Bis Herbst sollte die Deutsche Bundesregierung Regelungen zur konkreten Umsetzung des Gesetzes erarbeiten. Doch diese werfen zahlreiche Fragen, ja „Wertungswidersprüche gegenüber anderen Gesetzen“ auf, stellte der Vize-Vorsitzende der Unions-Bundestagsfraktion, Johannes Singhammer (CSU) in einem Interview mit der KNA (online, 12.8.2011) fest.
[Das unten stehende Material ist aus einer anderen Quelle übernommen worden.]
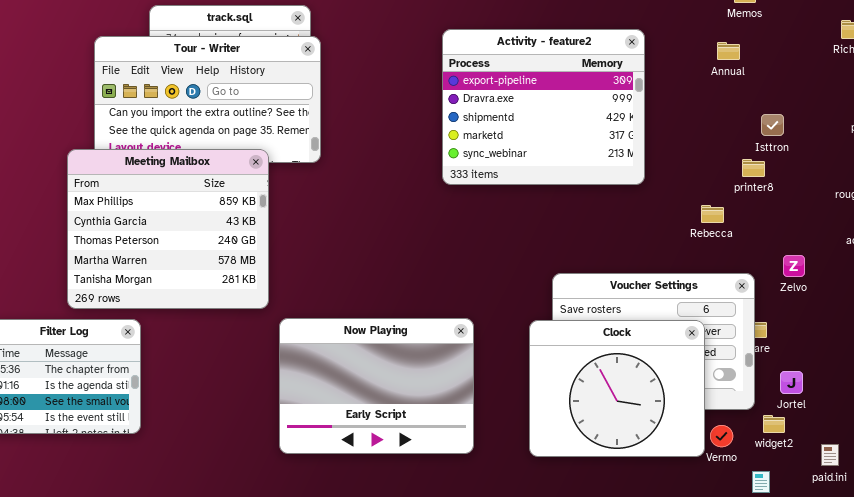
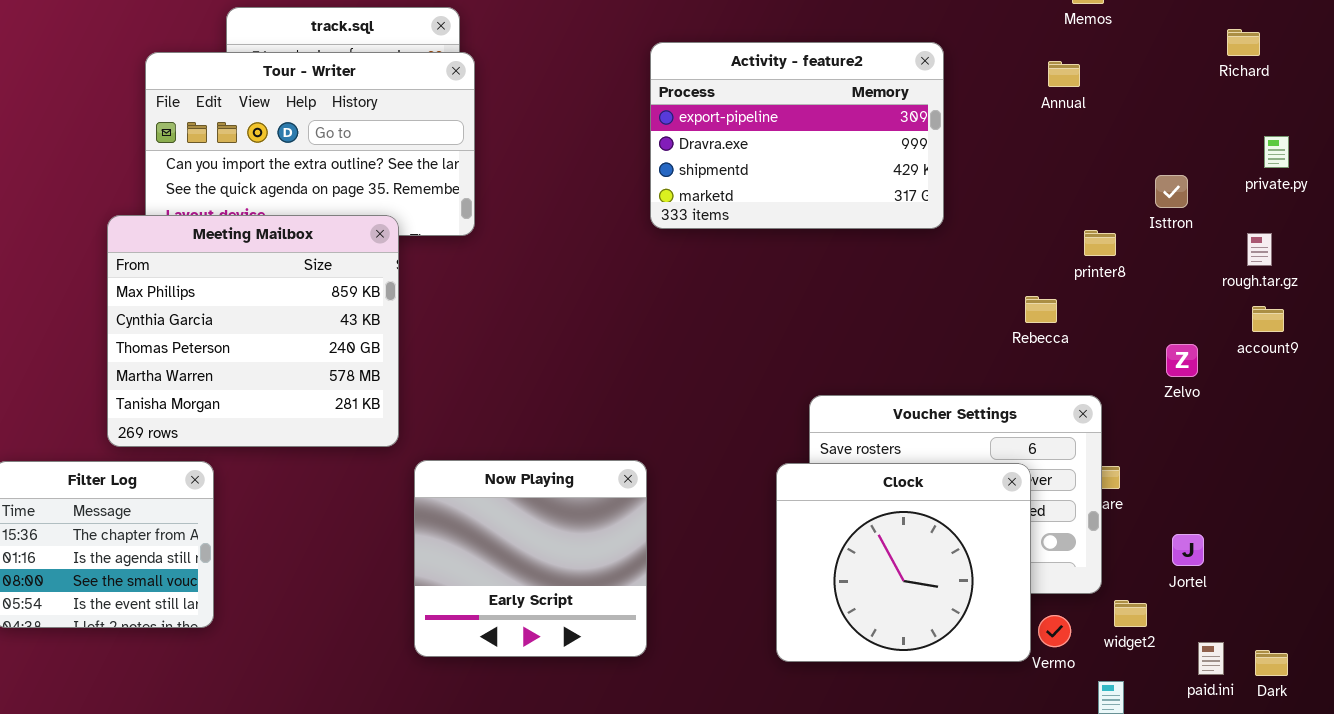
Activity - feature2: [442,29,645,185] -> [650,42,944,229], resized
Isttron: [761,114,784,136] -> [1155,175,1188,208], moved
Zelvo: [783,255,805,277] -> [1166,344,1198,377], moved
Now Playing: [279,318,474,454] -> [414,460,647,657], resized
Jortel: [780,371,803,394] -> [1172,534,1204,566], moved

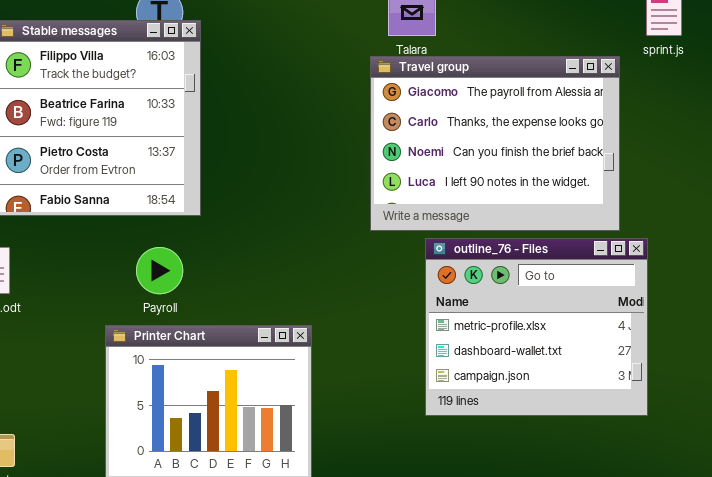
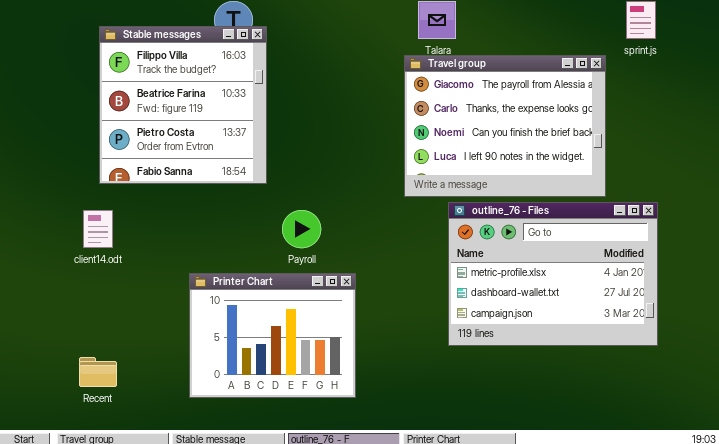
outline_76 - Files: [425,238,648,416] -> [448,202,658,346], resized
Payroll: [136,247,183,294] -> [282,210,321,248], moved

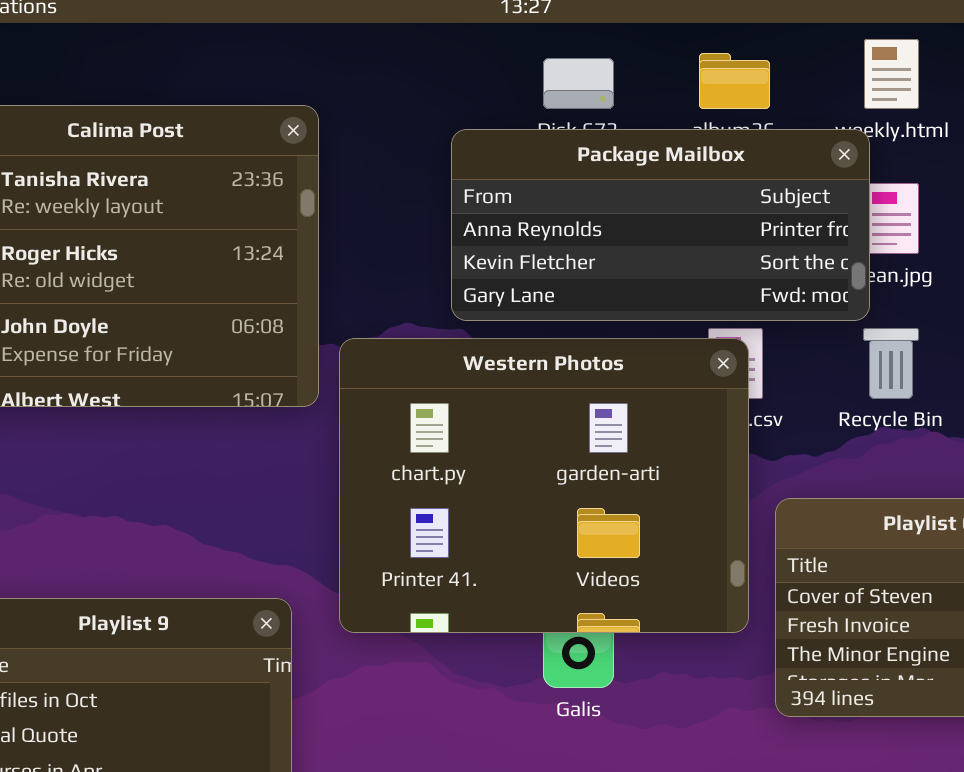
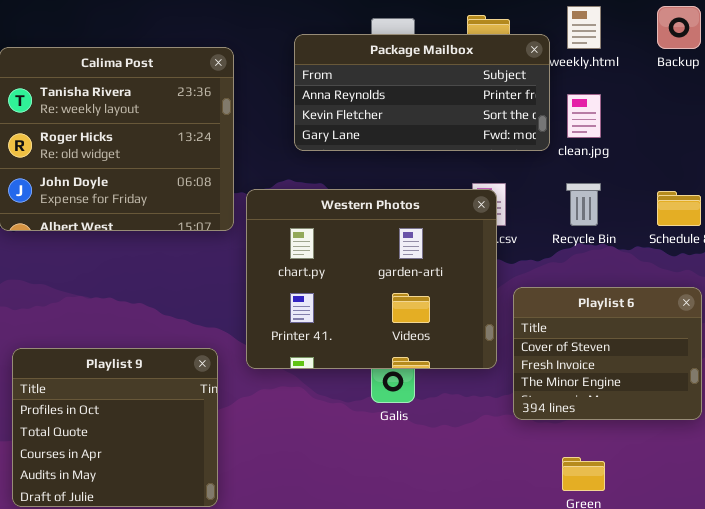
Package Mailbox: [451,129,870,321] -> [294,34,550,151], moved

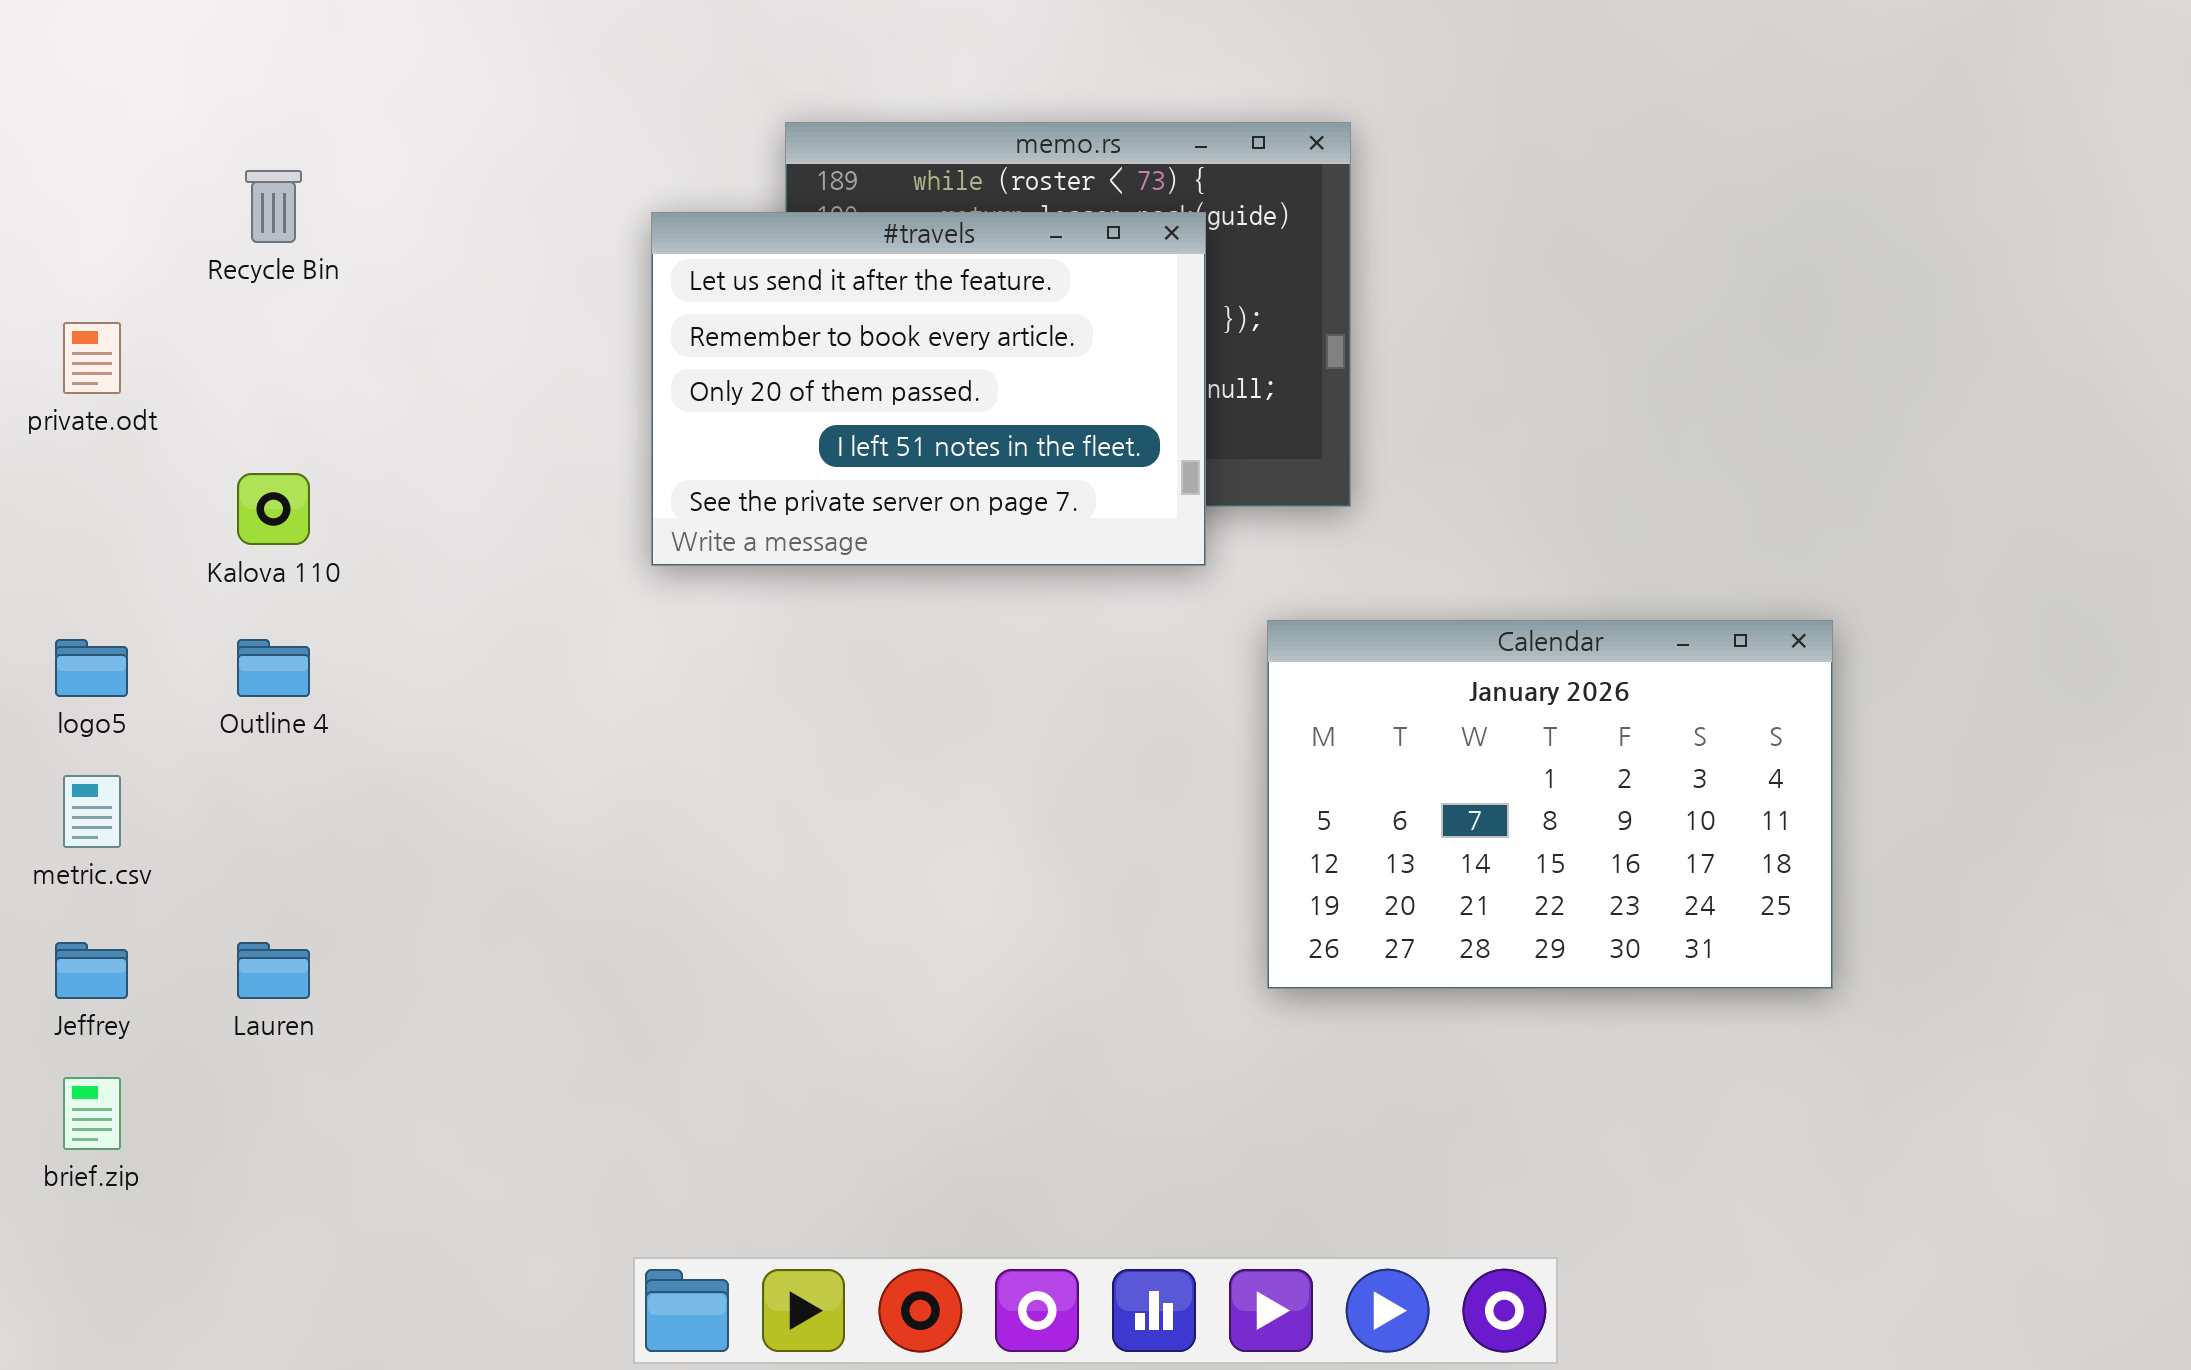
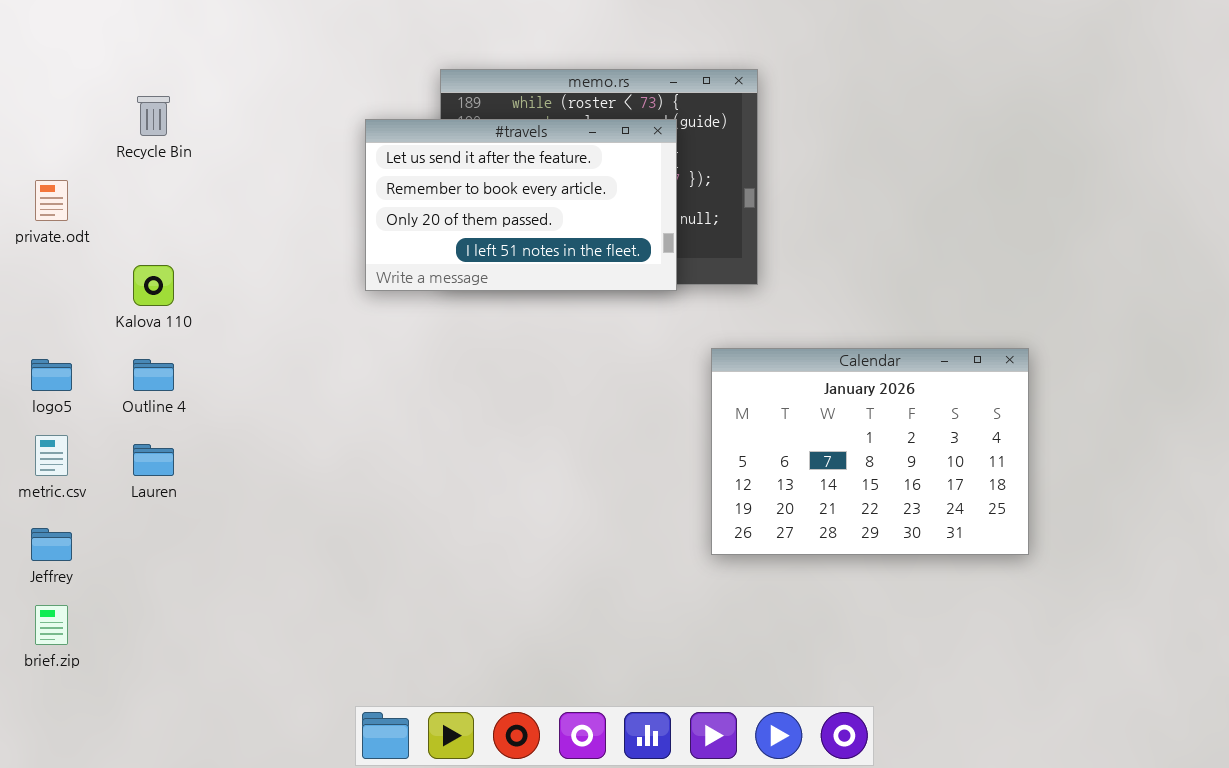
#travels: [651,212,1206,566] -> [365,119,677,291], resized
Lauren: [237,942,310,999] -> [133,444,174,476], moved

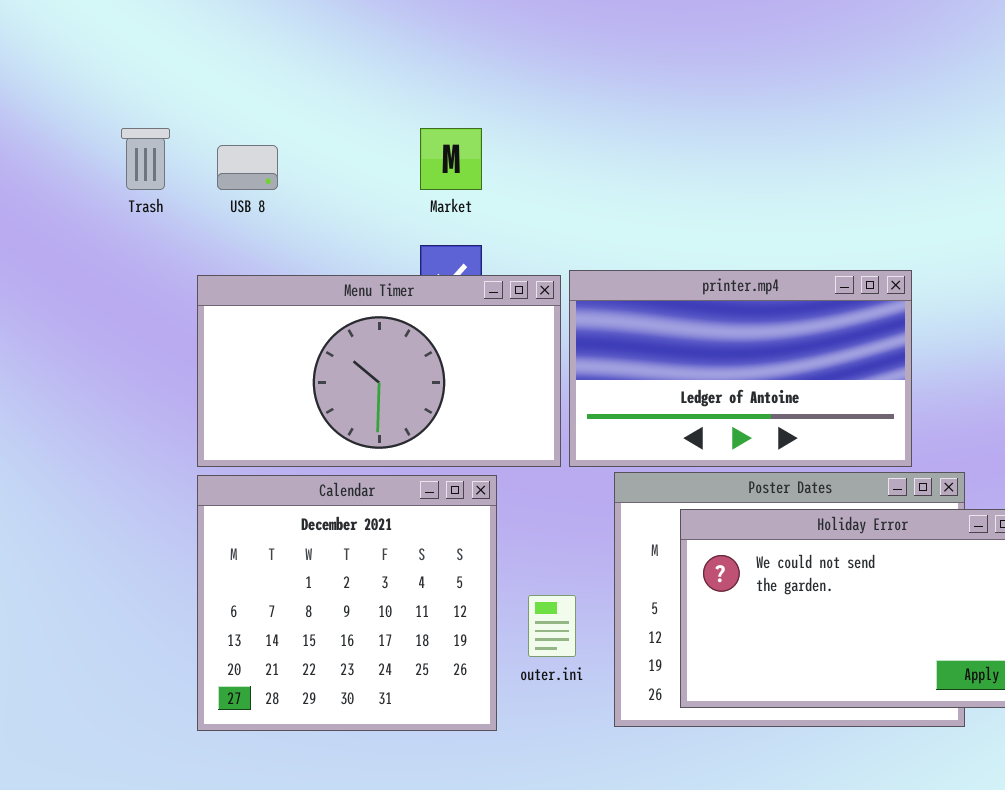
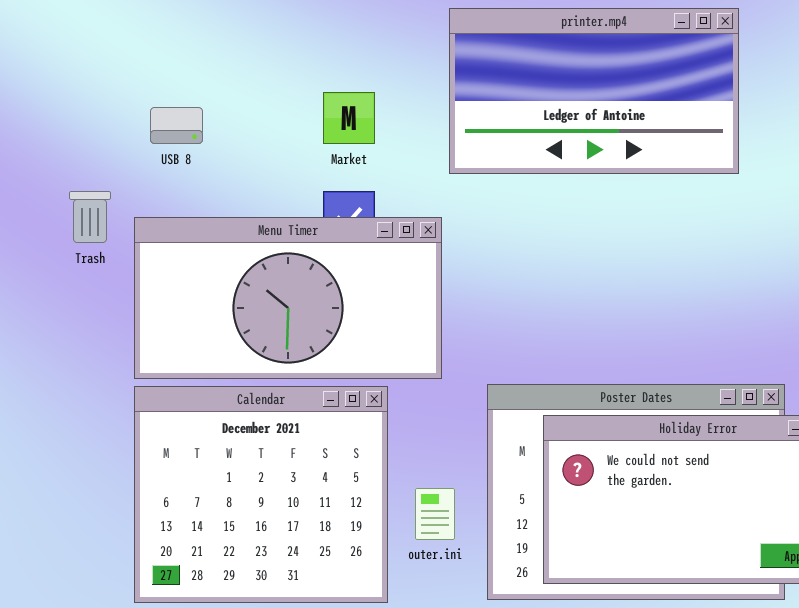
Trash: [121,128,170,190] -> [69,191,111,243], moved
printer.mp4: [569,270,912,467] -> [449,8,739,174], moved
So sei im deutschen Embryonenschutzgesetz (ESchG) festgelegt, dass im Rahmen einer künstlichen Befruchtung maximal drei Embryonen hergestellt werden dürfen. Nach Stand der Medizin verlangt die PID allerdings die Herstellung von mindestens acht Embryonen. Das ESchG könne nicht einfach durch ein später zustande gekommenes Gesetz entwertet werden, kritisiert Singhammer. Ein weiterer Wertungswiderspruch: Die PID soll künftig bei „schwerwiegenden Erkrankungen“ erlaubt sein. Diese allgemeine Festlegung schließe Krankheiten ein, die möglicherweise erst im späten Erwachsenenalter auftreten könnten. Dem widerspreche jedoch das Gendiagnostikgesetz: Es verbietet ausdrücklich solche Tests während der Schwangerschaft. Auf diese Widersprüche und ungelösten Fragen hätten die PID-Gegner auch schon während der monatelangen Debatten hingewiesen. Nun würden sie im Zuge der Umsetzung des Gesetzes offen zutage treten. Kritisch sieht Singhammer auch die Rolle der Ethikkommissionen, die künftig über die Zulässigkeit der PID im Einzelfall entscheiden sollen: „In einer so grundlegenden Frage des Lebensschutzes darf es nicht einfach einem Expertengremium überlassen bleiben, welche Grenzen und Ausweitungen zu setzen sind.“ Der Gesetzgeber – und nicht unterschiedliche Wertungen je nach Ethikkommission – müsse im Rahmen des Beschlossenen das letzte Wort haben.